Ein Businessplan für die Arztpraxis ist ein strukturiertes Planungsdokument, das alle wesentlichen betriebswirtschaftlichen, medizinischen und organisatorischen Aspekte der Praxisgründung oder Praxisübernahme zusammenfasst. Er bildet die Grundlage für Bankgespräche, Finanzierungsanträge bei der KfW sowie für die Eigenevaluation der wirtschaftlichen Tragfähigkeit des Vorhabens.

Bedeutung für Ärzte

Ein vollständiger Businessplan enthält mindestens: Gründungskonzept und persönliche Qualifikation, Standort- und Marktanalyse (Einwohnerzahl, Konkurrenz, Bedarfsplanung der KV), Leistungsangebot und Zielgruppenanalyse, Investitionsplan (Ausstattung, Umbau, IT), Umsatz- und Kostenplanung für drei bis fünf Jahre sowie eine Liquiditätsvorschaurechnung. Banken verlangen in der Regel eine Kapitaldienstfähigkeitsrechnung, die belegt, dass der Praxisbetrieb Kredite und Zinsen bedienen kann. Die KfW bietet spezielle Gründerkredite für freiberufliche Ärzte an.

Abgrenzung

Der Businessplan ist kein statisches Dokument; er sollte jährlich an die tatsächliche Entwicklung angepasst werden. Er ist außerdem kein Ersatz für die steuerliche Planung (Einnahmen-Überschuss-Rechnung oder Bilanz); beide Dokumente verfolgen unterschiedliche Zwecke.
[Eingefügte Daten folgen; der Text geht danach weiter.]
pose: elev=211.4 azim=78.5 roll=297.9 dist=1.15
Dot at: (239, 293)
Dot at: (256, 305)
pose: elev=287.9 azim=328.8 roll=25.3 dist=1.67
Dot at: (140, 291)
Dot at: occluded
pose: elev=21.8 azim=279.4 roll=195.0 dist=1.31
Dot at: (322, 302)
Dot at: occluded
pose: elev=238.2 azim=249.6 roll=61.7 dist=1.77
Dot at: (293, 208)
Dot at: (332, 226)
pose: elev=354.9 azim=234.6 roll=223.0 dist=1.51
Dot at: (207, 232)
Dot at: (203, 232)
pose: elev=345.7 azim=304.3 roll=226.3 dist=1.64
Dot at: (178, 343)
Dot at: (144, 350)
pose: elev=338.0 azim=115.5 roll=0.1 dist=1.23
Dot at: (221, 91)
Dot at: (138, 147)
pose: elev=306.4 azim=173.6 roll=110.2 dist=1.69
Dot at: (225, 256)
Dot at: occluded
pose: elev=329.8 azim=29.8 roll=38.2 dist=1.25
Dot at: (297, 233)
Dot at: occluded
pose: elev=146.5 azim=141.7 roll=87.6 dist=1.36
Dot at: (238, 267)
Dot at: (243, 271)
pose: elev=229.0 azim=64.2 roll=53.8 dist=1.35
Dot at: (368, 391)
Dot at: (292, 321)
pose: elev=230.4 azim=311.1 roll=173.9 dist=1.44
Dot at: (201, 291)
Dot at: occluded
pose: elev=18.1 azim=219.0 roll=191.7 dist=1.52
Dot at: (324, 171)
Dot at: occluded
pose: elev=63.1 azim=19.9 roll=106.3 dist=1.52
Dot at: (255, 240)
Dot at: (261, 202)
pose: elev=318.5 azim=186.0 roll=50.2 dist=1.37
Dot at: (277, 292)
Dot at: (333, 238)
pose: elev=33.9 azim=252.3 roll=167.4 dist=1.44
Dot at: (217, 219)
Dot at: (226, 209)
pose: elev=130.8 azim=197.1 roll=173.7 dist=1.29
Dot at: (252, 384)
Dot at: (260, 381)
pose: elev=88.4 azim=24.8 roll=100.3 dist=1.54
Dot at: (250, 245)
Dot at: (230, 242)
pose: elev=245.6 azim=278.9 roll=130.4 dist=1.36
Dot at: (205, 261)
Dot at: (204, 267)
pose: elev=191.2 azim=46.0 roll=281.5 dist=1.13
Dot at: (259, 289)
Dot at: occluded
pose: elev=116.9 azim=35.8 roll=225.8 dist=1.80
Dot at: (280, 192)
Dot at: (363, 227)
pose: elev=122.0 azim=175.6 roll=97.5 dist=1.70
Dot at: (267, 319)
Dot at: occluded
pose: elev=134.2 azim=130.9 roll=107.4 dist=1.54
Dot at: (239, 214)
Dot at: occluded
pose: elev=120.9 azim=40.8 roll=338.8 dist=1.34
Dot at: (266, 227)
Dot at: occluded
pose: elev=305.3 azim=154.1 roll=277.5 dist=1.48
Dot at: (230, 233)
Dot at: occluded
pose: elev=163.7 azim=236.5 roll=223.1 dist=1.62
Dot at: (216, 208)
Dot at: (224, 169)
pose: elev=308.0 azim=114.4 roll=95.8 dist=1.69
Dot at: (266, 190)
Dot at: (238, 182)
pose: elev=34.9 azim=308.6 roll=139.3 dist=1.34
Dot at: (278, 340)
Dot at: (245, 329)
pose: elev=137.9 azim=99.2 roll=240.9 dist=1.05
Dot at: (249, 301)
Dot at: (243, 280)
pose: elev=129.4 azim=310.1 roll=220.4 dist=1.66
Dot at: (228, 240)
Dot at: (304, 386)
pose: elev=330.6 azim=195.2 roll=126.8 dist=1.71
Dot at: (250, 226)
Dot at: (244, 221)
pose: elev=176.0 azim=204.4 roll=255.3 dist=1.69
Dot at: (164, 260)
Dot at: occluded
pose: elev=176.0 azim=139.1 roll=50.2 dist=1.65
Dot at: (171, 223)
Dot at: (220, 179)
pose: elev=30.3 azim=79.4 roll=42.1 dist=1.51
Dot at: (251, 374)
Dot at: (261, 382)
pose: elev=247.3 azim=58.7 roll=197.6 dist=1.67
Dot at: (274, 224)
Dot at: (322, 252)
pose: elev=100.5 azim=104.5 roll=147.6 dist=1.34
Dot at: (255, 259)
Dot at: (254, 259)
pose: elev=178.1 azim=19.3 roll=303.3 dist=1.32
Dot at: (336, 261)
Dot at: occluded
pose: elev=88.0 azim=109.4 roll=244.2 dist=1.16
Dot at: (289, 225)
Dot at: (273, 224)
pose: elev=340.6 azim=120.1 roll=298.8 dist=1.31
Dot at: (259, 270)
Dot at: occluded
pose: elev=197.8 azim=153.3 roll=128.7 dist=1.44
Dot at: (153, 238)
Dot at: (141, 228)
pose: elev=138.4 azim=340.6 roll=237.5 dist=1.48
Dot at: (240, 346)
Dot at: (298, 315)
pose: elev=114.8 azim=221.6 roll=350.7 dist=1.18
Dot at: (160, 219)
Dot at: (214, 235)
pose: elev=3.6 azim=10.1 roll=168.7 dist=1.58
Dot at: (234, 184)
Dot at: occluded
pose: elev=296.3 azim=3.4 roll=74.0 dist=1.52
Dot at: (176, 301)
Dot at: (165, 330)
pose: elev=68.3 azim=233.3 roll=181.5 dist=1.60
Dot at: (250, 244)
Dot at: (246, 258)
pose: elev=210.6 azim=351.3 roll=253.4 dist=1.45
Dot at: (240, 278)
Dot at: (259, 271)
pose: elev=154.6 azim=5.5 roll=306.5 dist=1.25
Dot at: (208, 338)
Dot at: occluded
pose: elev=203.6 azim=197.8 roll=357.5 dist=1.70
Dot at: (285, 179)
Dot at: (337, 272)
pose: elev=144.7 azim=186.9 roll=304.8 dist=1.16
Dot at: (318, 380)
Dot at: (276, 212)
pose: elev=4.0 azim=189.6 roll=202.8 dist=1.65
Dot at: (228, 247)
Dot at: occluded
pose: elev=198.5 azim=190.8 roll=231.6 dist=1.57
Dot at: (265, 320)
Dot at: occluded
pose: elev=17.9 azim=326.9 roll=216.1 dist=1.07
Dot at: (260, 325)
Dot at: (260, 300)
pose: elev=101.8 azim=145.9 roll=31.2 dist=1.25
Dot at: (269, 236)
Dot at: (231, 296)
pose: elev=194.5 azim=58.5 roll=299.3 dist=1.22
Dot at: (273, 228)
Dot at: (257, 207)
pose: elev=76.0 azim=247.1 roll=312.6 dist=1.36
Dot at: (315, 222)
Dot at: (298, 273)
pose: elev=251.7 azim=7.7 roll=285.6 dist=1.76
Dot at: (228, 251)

Ein Exposé für den Praxisverkauf teilt zwar einige Inhalte mit dem Businessplan, dient aber primär der Käuferinformation statt der Finanzierungsplanung.

Beispiel

Ein Allgemeinarzt übernimmt eine Praxis für 250.000 Euro. Sein Businessplan weist Praxisumsätze von 320.000 Euro im ersten Jahr und steigende Erträge in den Folgejahren aus. Die Bank prüft den Kapitaldienstdeckungsgrad und bewilligt einen KfW-Kredit über 180.000 Euro zu günstigen Konditionen. Ärzteversichert empfiehlt, in der Planungsphase auch den Versicherungsbedarf vollständig zu ermitteln und in die Kostenplanung einzubeziehen.